= Task to complete =
Pictures aside, the output must consist of the lines from the one containing "left wrist: (288, 283, 12)" through the end of the data, reproduced exactly.

Records contained in a dataset:
%%
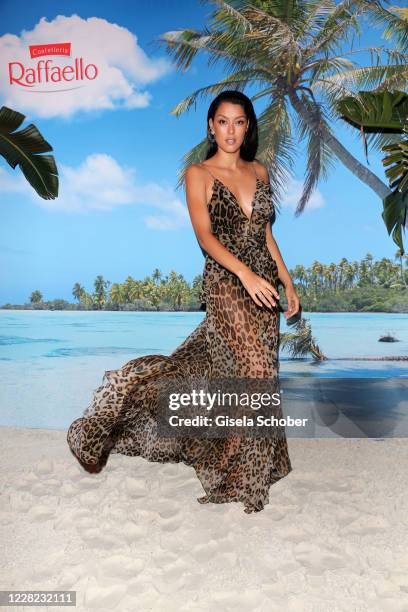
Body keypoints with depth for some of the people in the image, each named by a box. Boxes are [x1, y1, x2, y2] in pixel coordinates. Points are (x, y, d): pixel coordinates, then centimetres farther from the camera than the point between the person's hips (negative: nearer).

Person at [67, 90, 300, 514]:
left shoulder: (259, 172, 14)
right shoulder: (198, 174, -1)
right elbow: (205, 235, -12)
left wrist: (288, 283, 12)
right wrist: (245, 273, -25)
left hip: (264, 285, 5)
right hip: (226, 284, -5)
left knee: (219, 365, 7)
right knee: (257, 372, -8)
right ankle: (249, 477, 9)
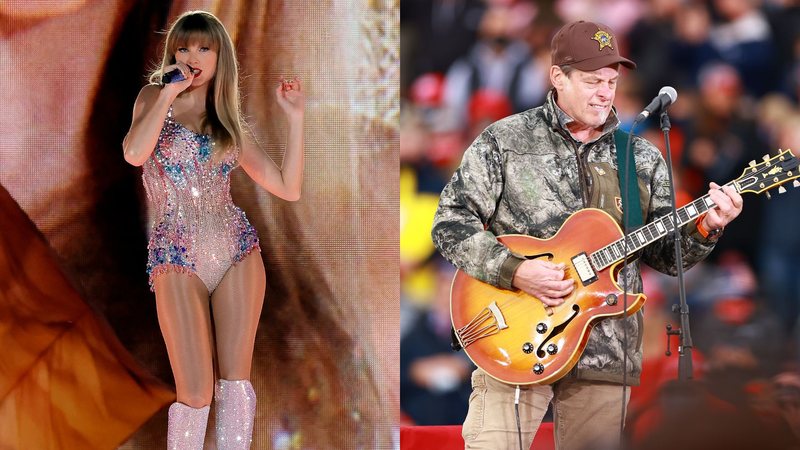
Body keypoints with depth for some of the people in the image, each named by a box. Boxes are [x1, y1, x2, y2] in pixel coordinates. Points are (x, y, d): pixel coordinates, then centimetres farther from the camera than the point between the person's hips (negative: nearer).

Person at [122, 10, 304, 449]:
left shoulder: (229, 123, 14)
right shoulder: (155, 98, 6)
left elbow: (288, 187, 9)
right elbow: (134, 153, -16)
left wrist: (295, 117, 5)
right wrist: (170, 92, -11)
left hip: (238, 249, 3)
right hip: (177, 255, -3)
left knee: (235, 378, -5)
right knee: (196, 391, -11)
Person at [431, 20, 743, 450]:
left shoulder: (643, 159, 12)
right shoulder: (504, 141, 1)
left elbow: (665, 253, 13)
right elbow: (450, 224, -2)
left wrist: (705, 229, -8)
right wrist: (514, 271, -15)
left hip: (605, 360, 3)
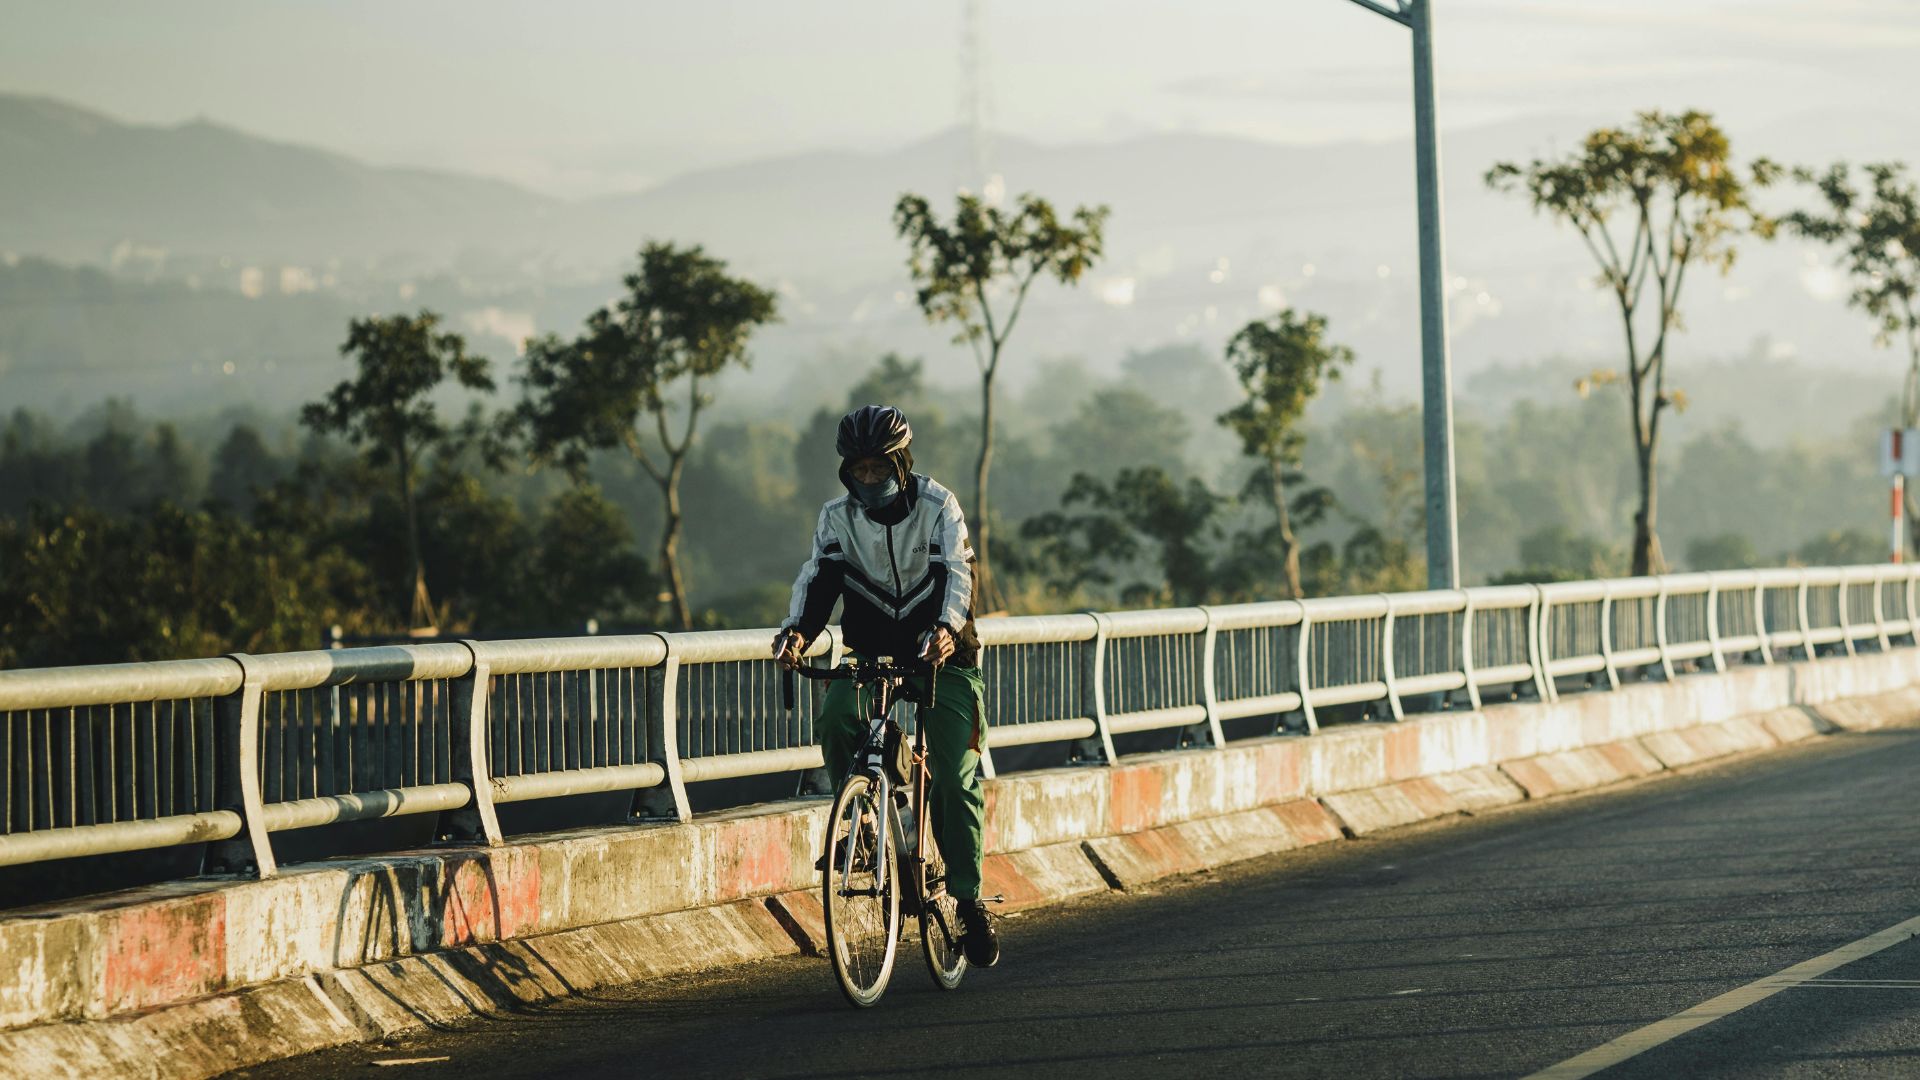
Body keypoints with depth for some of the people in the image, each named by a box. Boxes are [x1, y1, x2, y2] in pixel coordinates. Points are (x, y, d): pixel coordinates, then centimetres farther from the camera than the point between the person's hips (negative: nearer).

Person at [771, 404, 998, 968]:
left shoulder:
%%
= Result =
left wrist: (288, 283, 12)
right wrist: (245, 273, -25)
left hip: (264, 285, 5)
right hip: (226, 284, -5)
left knee: (219, 365, 7)
right knee: (257, 372, -8)
right ankle: (249, 477, 9)
Body keypoints with depth for some of the people in the image, each named by a box. Boxes are [x1, y1, x2, y2] in pixel coordinates. Points are (x, y, d): pixel coordinates, then centimetres farther from the camera than the point between the person's hips (negative: nearer).

Person at [122, 10, 304, 449]:
left shoulder: (229, 123, 14)
right shoulder: (155, 98, 6)
left elbow: (288, 187, 9)
right elbow: (134, 153, -16)
left wrist: (295, 117, 5)
right wrist: (170, 92, -11)
left hip: (238, 249, 3)
right hip: (177, 255, -3)
left knee: (235, 378, -5)
right knee: (196, 391, -11)
Person at [431, 20, 743, 450]:
left shoulder: (643, 159, 12)
right shoulder: (504, 141, 1)
left elbow: (665, 253, 13)
right elbow: (450, 224, -2)
left wrist: (705, 229, -8)
right wrist: (514, 271, -15)
left hip: (605, 360, 3)
Body keypoints with depth for some of the people in the image, each named by a box. Boxes are [x1, y1, x2, y2] in pixel coordinates. Points are (x, y, d): pixel coordinates, then centimetres farther from the camera than the point between the person's hips (negative: nearer).

Person at [771, 404, 998, 968]:
left shoulder:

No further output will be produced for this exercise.